Le mariage de Pavel, Jean-Pierre Milovanoff
Le mariage de Pavel, octobre 2015, 202 pages, 17 €
Ecrivain(s): Jean-Pierre Milovanoff Edition: Grasset
Le mariage de Pavel est un roman sur l’exil : ses motivations d’origine, ses conséquences attendues ou imprévues, ses conditions de survenance, ses traces sur les vies des individus un jour ou l’autre concernés par cet acte. Pavel, personnage principal, est un russe blanc ; il a fui à l’âge de quinze ans sa famille et son pays pour échapper à une mort quasi-certaine, lui le jeune bourgeois issu d’une école militaire tsariste et à ce titre « ennemi de classe ». Après avoir traversé l’Ukraine dévastée par la guerre civile, il parvient à Sébastopol, gagne Constantinople et parvient enfin en France, où il devient ingénieur dans les Cévennes. Il y rencontre deux sœurs, Rénata, institutrice, et Odine, danseuse chorégraphe. Il épouse Renata. Un soir d’été, il décrit à son fils Jean-Pierre ce qu’il a ressenti, vraiment, depuis son départ de Russie. Et c’est toute une série d’impressions, de réflexions, de constats que nous livre Pavel, pour arriver à un état des lieux de l’exil presque complet. Ainsi, il examine les conditions de décision, les circonstances qui déclenchent ce choix :
« On doit faire vite quand on vit sous la menace. Il n’y a pas de place pour les tergiversations. Ni pour les regrets. On s’exile par nécessité, souvent dans l’urgence, quelquefois avec enthousiasme ».
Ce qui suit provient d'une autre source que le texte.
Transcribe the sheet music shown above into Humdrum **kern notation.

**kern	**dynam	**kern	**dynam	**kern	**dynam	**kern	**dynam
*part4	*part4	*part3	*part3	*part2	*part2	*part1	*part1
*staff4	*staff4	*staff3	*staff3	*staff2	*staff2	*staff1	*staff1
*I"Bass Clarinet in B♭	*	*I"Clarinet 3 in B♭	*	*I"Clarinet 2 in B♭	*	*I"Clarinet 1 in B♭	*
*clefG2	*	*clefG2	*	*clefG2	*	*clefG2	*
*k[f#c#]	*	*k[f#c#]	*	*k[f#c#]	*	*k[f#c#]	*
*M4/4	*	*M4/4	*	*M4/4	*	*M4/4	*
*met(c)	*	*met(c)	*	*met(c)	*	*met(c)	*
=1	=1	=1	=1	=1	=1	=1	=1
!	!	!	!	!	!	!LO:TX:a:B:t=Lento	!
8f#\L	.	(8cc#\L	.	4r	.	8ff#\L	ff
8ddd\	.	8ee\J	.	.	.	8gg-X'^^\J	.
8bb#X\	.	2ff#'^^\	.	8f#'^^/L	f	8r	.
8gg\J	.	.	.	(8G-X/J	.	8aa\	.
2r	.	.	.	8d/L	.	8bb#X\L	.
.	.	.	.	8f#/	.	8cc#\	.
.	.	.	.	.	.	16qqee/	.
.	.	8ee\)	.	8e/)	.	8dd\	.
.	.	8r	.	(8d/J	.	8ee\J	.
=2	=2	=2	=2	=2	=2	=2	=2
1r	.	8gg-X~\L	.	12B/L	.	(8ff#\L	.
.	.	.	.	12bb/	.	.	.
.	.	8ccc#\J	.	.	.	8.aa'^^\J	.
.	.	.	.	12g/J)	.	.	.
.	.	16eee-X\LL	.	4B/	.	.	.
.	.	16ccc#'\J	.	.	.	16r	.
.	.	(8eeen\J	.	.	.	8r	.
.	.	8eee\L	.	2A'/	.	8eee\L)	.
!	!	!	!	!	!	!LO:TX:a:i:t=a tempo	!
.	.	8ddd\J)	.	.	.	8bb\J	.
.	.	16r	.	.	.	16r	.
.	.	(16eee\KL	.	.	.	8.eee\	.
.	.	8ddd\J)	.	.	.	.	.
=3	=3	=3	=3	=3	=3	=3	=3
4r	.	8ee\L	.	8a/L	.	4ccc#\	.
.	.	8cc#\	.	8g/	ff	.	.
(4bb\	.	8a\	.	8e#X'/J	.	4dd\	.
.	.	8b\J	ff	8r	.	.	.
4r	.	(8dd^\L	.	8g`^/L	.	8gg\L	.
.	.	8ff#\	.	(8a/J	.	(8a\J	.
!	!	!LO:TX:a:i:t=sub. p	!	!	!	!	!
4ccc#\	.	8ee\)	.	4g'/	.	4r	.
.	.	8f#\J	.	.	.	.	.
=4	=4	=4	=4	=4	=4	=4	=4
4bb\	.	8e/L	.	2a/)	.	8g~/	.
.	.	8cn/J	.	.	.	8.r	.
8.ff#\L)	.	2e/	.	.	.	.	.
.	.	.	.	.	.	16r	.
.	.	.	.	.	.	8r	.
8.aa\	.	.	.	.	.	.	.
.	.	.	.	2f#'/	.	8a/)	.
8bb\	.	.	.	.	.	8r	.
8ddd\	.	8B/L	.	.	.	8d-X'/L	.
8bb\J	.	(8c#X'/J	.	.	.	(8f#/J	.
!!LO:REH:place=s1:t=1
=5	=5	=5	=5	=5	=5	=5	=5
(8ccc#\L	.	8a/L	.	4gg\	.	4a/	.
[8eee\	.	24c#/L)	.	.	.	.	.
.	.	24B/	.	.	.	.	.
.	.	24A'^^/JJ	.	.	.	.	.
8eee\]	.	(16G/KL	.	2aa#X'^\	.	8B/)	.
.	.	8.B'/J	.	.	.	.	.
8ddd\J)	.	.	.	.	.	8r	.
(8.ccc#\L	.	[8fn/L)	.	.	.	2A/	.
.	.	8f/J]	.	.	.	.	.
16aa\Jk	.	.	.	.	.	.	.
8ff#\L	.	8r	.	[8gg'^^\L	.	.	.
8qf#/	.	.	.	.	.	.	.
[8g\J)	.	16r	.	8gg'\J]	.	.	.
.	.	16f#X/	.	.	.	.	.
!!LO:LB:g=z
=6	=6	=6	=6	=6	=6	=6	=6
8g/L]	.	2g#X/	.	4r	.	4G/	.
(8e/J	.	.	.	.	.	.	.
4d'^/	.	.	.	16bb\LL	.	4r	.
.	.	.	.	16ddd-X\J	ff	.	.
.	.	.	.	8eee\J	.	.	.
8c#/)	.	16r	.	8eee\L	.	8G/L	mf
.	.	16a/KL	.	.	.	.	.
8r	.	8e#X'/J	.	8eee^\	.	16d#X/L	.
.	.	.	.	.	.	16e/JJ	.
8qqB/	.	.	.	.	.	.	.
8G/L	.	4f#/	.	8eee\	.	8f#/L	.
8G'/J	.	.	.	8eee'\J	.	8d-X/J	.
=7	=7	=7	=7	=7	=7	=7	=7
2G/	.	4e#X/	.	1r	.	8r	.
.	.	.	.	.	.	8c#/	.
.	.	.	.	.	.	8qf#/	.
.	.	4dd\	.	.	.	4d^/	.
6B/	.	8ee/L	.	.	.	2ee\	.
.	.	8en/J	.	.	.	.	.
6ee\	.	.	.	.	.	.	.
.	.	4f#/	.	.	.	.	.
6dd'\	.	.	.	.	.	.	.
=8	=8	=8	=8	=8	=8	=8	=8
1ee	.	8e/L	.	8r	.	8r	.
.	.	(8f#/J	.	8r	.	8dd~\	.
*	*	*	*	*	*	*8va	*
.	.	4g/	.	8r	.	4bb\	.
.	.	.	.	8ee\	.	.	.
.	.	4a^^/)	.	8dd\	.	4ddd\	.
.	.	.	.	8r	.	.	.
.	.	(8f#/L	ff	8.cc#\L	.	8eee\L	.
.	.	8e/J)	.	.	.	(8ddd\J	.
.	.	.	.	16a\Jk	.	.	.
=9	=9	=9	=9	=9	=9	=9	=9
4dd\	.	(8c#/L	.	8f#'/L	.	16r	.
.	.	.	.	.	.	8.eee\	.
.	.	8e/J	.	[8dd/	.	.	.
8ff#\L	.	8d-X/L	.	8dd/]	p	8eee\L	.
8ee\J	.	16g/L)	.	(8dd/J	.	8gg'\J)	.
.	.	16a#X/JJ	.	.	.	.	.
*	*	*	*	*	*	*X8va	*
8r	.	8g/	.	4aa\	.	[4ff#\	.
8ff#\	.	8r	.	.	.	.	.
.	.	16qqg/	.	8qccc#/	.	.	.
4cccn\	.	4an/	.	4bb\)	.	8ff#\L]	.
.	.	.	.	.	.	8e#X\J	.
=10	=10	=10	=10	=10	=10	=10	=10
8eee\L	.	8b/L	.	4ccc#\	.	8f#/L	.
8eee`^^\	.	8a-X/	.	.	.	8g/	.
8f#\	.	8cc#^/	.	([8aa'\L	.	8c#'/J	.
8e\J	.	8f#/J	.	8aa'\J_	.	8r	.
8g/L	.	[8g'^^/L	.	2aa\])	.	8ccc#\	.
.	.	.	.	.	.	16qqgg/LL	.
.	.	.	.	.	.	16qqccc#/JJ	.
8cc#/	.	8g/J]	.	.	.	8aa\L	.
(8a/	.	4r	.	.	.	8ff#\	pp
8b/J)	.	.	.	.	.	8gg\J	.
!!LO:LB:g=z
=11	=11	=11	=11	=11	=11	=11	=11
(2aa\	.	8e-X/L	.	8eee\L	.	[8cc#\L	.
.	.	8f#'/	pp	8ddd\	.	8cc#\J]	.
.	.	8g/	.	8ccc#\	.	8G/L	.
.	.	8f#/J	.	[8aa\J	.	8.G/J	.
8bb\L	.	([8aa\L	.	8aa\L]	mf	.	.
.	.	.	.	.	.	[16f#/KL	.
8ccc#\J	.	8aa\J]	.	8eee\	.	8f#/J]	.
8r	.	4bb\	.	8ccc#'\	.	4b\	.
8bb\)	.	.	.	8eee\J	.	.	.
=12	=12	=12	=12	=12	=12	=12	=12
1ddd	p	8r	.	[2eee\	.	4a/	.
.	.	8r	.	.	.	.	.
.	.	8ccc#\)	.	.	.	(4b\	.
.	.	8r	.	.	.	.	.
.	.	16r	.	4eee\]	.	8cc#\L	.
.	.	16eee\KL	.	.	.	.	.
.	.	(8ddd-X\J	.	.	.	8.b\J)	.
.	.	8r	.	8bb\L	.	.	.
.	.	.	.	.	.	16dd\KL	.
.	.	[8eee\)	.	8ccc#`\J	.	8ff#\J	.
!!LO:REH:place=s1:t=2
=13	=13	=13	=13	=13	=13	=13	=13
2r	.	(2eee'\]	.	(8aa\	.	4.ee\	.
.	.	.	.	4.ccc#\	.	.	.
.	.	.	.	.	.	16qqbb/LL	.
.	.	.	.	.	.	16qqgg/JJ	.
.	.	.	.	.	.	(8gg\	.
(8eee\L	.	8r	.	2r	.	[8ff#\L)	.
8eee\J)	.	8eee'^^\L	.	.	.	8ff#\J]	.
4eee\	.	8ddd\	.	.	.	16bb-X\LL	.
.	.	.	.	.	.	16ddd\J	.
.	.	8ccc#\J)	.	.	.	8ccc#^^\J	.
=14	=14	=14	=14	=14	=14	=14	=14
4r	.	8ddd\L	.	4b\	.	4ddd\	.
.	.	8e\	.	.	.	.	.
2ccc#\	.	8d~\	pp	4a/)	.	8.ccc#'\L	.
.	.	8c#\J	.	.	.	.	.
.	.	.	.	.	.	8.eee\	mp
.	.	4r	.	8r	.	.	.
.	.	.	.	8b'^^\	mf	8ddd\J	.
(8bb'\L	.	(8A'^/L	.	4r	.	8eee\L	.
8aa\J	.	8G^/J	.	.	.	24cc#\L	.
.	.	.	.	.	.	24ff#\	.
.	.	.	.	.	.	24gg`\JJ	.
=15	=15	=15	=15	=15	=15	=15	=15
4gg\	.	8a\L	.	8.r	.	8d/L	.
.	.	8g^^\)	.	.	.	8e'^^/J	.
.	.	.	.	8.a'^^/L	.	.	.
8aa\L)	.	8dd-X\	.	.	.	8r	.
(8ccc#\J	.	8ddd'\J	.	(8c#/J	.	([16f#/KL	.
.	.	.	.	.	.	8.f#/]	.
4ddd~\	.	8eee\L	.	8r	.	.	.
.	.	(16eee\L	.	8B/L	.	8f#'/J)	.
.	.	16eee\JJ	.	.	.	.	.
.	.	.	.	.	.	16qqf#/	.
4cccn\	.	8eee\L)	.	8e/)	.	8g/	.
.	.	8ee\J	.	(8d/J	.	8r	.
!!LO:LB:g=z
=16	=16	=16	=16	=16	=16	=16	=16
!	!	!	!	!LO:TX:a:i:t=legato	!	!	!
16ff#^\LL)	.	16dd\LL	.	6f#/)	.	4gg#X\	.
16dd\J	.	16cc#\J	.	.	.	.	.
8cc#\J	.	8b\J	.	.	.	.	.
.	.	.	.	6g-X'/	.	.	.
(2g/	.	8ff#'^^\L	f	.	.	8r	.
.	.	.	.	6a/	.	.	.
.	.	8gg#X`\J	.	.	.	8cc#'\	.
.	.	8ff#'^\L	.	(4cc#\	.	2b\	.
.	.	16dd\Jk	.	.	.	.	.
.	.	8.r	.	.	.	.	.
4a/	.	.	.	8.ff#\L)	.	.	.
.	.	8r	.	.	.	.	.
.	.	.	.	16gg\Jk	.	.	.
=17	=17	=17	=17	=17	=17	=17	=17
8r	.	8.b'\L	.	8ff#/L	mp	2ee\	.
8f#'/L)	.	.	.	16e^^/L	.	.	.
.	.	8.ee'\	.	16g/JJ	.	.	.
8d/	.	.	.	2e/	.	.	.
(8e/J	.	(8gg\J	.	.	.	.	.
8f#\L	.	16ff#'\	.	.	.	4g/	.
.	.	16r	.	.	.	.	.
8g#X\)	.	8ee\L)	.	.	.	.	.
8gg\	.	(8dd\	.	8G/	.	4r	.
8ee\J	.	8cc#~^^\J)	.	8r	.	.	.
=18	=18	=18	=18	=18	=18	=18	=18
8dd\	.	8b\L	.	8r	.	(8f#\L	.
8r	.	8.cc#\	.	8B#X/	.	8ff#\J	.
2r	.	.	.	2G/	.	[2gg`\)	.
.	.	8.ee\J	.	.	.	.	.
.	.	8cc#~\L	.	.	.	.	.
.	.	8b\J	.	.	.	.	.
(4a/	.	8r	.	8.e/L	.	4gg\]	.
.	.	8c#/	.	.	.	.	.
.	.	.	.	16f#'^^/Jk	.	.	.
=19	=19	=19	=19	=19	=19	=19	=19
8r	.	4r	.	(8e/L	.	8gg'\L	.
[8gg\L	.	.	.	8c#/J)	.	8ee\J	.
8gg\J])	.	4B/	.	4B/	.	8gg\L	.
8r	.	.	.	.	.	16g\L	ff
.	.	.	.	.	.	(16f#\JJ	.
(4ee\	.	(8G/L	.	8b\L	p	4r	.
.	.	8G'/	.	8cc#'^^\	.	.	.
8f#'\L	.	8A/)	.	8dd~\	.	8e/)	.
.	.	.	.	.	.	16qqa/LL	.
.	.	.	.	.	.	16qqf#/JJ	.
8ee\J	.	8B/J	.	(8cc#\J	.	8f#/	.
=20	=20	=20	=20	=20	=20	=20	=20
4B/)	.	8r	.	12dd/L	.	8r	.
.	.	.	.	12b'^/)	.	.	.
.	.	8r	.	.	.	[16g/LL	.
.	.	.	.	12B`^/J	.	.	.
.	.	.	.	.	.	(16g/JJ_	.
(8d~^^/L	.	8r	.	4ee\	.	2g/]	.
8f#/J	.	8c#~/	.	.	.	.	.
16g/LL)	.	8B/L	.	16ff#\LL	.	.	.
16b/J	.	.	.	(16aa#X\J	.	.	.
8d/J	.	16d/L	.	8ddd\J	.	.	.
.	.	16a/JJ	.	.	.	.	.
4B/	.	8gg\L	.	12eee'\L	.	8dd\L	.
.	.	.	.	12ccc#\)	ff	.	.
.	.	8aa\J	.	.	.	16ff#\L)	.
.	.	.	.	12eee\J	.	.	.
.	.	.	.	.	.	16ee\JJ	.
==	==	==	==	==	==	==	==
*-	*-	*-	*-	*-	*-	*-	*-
Pourtant, au-delà de la confrontation immédiate au drame et à la nécessité, Pavel trouve d’autres motivations à l’exil plus irrationnelles :
« Il y avait une part d’illusion, naturellement. D’enthousiasme, si tu préfères. Je me croyais capable de toutes les métamorphoses que l’exil exigerait ! J’ai lu Voltaire, Victor Hugo, Zola ».
Pavel fait également le récit des circonstances qui l’ont poussé à quitter Berdiansk, en proie à la fièvre révolutionnaire, aux exécutions des individus devenus indésirables, dont Pavel apprend incidemment qu’il fait partie, en raison de ses origines. On pense, à la lecture de ce passage du roman, à Isaac Babel dans son Journal pétersbourgeois, décrivant froidement les scènes de la guerre civile.
On revient à l’histoire personnelle de Pavel par le bilan qu’il fait, des conséquences du changement de langue et de la persistance du souvenir de la Russie :
« Où que je me trouve (…) je suis rattrapé par mes souvenirs de la Russie (…) Je peine à décrire mes anciennes émotions dans cette langue française que je parle mieux que beaucoup mais qui me paraît froide et abstraite par rapport au russe ».
Le mariage de Pavel est un roman pudique, apportant un éclairage significatif sur l’exil, comme condition de l’être humain, comme catalyseur d’une vie individuelle. A recommander.